> WHAT IS NEEDED
Give back, character for character, the line that includes "Next: the smartphone (700,124,798,203)." and all lines beneath it in the data.

(Stored data entries)
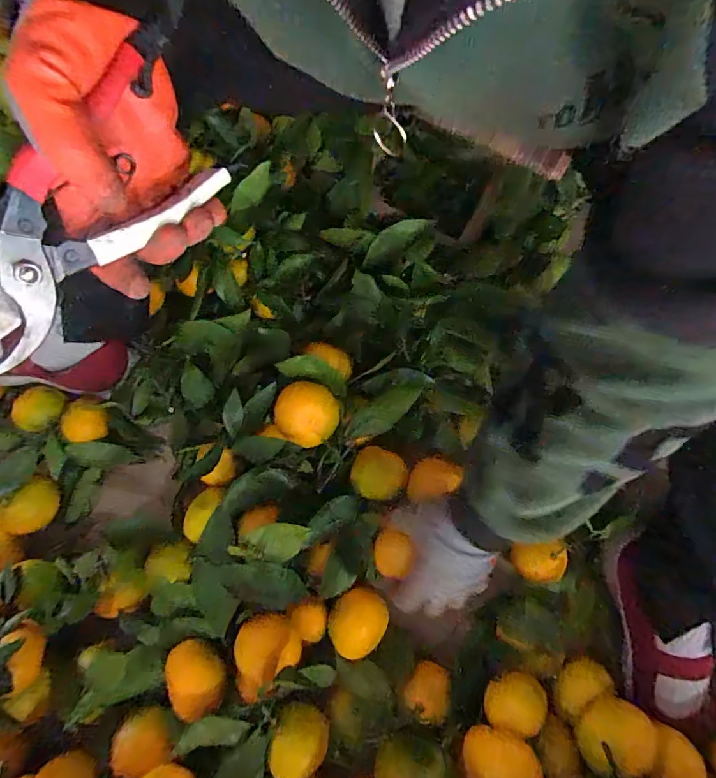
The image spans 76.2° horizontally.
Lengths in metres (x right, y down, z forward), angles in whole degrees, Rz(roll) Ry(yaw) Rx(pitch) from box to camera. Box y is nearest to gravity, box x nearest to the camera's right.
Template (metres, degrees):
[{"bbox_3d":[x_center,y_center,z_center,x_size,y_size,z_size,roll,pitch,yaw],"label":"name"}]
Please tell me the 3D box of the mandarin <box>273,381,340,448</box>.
[{"bbox_3d":[-0.055,0.028,0.490,0.066,0.047,0.061,0,76,1],"label":"mandarin"}]

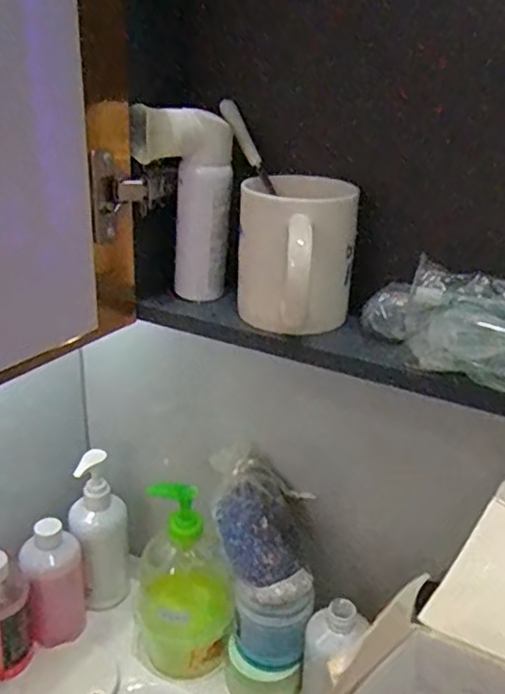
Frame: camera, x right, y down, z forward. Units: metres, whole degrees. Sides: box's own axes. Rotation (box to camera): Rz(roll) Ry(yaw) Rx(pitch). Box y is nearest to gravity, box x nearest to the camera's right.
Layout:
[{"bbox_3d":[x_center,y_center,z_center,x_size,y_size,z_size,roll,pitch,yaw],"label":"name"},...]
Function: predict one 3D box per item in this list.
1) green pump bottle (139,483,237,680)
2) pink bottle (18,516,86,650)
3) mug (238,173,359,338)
[{"bbox_3d":[-0.065,0.214,0.600,0.086,0.198,0.074,-3,25,-12],"label":"green pump bottle"},{"bbox_3d":[-0.191,0.230,0.616,0.055,0.126,0.050,-5,26,-17],"label":"pink bottle"},{"bbox_3d":[0.029,-0.061,0.435,0.079,0.090,0.125,3,25,1],"label":"mug"}]

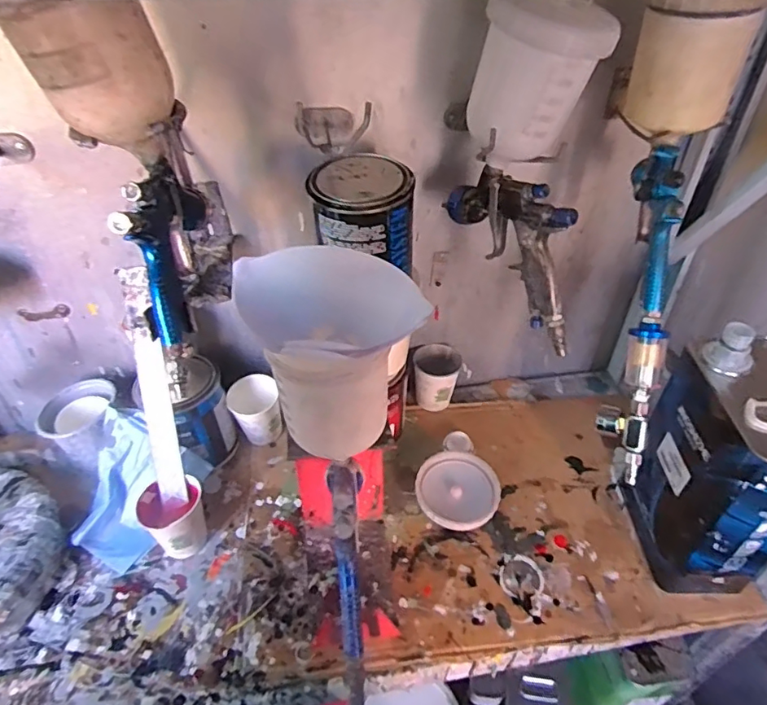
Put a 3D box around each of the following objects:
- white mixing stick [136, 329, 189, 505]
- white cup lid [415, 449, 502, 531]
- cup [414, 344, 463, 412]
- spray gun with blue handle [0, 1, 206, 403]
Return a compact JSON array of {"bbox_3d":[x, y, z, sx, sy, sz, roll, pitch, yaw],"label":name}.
[{"bbox_3d":[-0.262,0.080,0.628,0.031,0.209,0.011,-10,14,-27],"label":"white mixing stick"},{"bbox_3d":[0.096,0.179,0.691,0.103,0.021,0.099,-1,55,2],"label":"white cup lid"},{"bbox_3d":[0.082,0.040,0.809,0.068,0.083,0.072,-1,43,1],"label":"cup"},{"bbox_3d":[-0.205,-0.128,0.414,0.086,0.249,0.153,1,43,3],"label":"spray gun with blue handle"}]

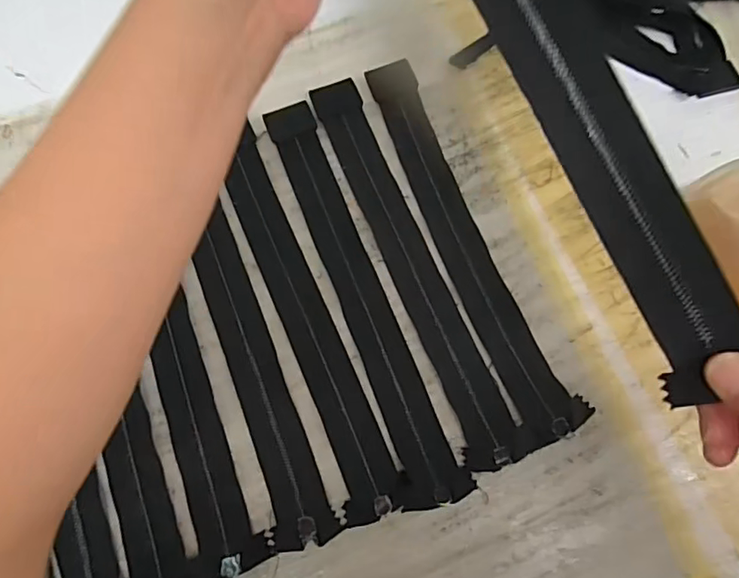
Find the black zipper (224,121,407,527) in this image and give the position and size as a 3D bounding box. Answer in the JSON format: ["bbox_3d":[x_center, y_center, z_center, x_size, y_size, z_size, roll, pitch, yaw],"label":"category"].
[{"bbox_3d":[-0.046,0.013,0.355,0.039,0.009,0.268,-22,72,-7],"label":"black zipper"}]

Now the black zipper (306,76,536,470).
[{"bbox_3d":[0.025,-0.024,0.368,0.036,0.010,0.292,-21,71,-4],"label":"black zipper"}]

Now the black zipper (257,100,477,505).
[{"bbox_3d":[-0.009,-0.005,0.361,0.038,0.010,0.291,-19,72,-6],"label":"black zipper"}]

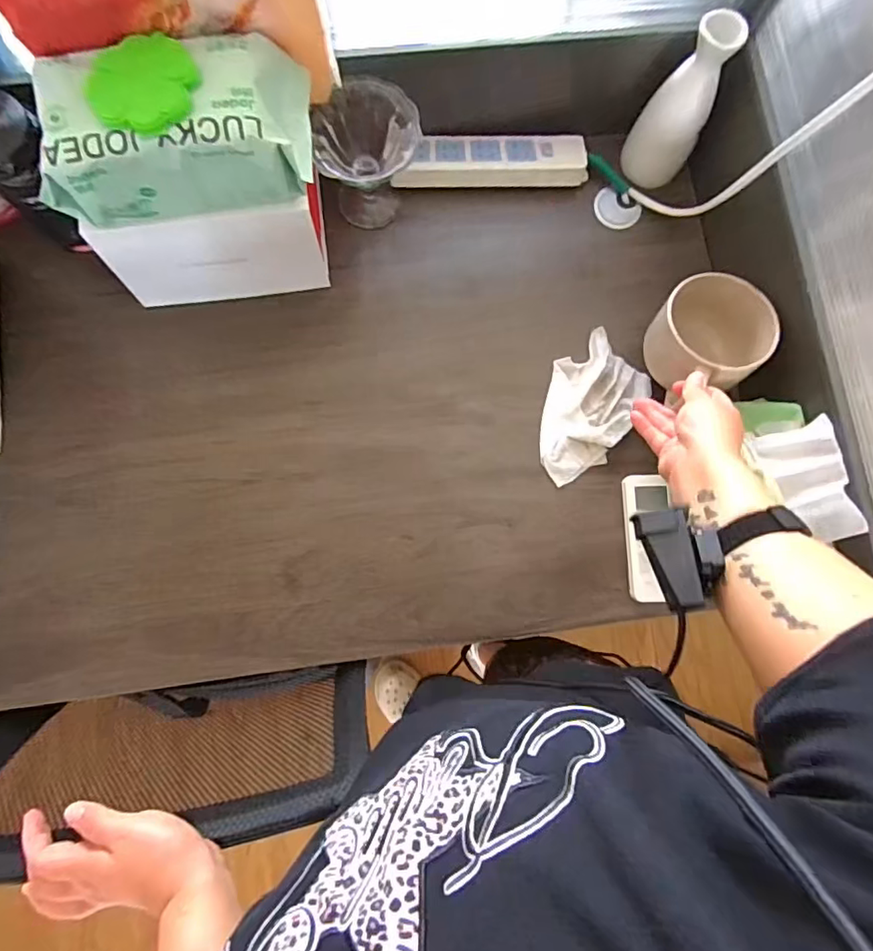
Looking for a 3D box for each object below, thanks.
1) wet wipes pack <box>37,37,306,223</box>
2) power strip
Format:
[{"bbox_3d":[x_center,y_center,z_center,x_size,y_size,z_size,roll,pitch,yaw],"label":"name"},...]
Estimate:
[{"bbox_3d":[-0.223,-0.295,0.461,0.222,0.093,0.098,-7,83,-3],"label":"wet wipes pack"},{"bbox_3d":[0.065,-0.376,0.637,0.223,0.031,0.054,-1,82,-2],"label":"power strip"}]

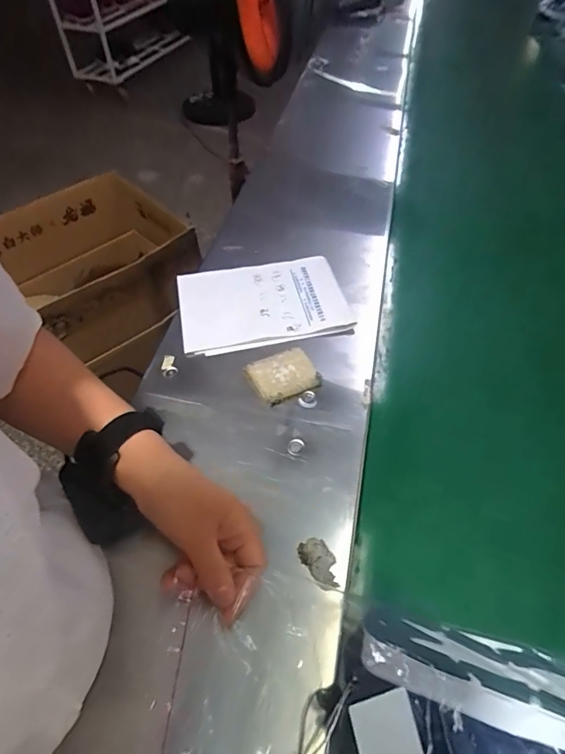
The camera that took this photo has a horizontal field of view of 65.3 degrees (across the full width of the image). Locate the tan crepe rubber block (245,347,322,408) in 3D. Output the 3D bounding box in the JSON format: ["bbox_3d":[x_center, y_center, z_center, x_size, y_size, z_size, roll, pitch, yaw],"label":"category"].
[{"bbox_3d":[0.001,-0.001,0.468,0.068,0.012,0.053,-20,54,-14],"label":"tan crepe rubber block"}]

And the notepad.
[{"bbox_3d":[-0.024,-0.093,0.543,0.198,0.008,0.137,-9,52,-6],"label":"notepad"}]

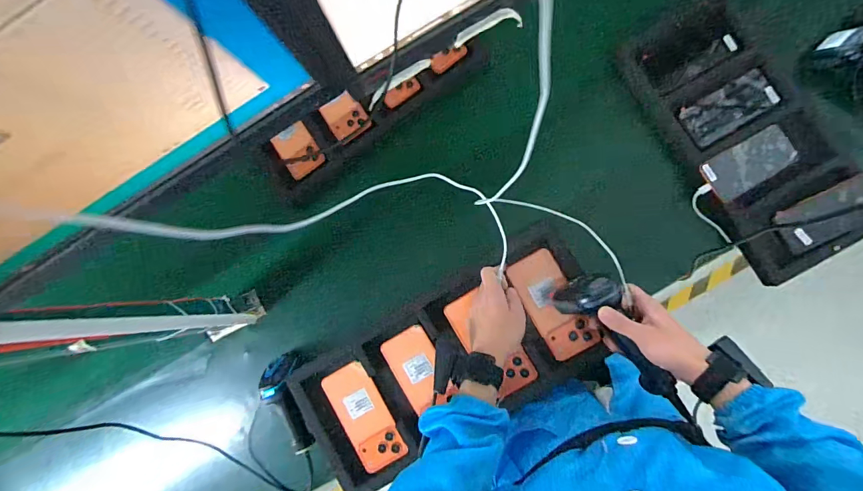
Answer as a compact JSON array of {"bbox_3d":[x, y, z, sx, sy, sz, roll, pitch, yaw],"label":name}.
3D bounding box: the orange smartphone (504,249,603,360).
[{"bbox_3d":[0.189,0.089,0.609,0.080,0.011,0.161,-29,82,3],"label":"orange smartphone"}]

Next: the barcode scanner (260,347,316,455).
[{"bbox_3d":[-0.254,0.285,0.687,0.097,0.057,0.170,-11,83,5],"label":"barcode scanner"}]

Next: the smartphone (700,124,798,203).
[{"bbox_3d":[0.553,-0.145,0.678,0.167,0.009,0.075,-32,82,3],"label":"smartphone"}]

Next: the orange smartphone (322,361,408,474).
[{"bbox_3d":[-0.106,0.270,0.622,0.079,0.014,0.162,-29,82,3],"label":"orange smartphone"}]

> WRITTEN SOLUTION
Next: the smartphone (700,124,798,203).
[{"bbox_3d":[0.553,-0.145,0.678,0.167,0.009,0.075,-32,82,3],"label":"smartphone"}]

Next: the orange smartphone (322,361,408,474).
[{"bbox_3d":[-0.106,0.270,0.622,0.079,0.014,0.162,-29,82,3],"label":"orange smartphone"}]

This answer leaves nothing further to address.